## Work to be completed
Collect all lines below with the string "clases".

Extracted page text data
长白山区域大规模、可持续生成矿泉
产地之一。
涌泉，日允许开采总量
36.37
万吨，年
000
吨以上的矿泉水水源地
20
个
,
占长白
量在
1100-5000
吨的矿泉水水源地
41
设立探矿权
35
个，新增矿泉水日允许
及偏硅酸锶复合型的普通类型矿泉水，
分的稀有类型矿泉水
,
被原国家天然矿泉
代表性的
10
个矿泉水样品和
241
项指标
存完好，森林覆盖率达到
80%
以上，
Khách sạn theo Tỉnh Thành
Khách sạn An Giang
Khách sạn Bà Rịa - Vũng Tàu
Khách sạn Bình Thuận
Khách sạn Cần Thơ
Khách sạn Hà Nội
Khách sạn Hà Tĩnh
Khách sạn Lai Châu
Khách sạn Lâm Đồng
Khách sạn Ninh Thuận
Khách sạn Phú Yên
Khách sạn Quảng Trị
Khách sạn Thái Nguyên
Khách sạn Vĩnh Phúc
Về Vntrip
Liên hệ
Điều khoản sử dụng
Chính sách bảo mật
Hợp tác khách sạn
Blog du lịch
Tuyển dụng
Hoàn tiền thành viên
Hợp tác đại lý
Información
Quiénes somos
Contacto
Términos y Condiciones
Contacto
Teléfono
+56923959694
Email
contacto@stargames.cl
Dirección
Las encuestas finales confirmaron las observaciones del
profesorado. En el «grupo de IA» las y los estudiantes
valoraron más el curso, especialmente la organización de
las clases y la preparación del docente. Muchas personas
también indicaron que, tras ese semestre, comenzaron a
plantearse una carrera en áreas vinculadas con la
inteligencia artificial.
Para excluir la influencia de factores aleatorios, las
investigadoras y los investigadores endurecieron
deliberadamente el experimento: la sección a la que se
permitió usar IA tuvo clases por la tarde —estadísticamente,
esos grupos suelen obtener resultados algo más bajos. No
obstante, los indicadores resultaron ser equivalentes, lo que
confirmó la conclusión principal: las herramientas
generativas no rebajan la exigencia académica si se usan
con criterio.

## Written reply
las clases y la preparación del docente. Muchas personas
permitió usar IA tuvo clases por la tarde —estadísticamente,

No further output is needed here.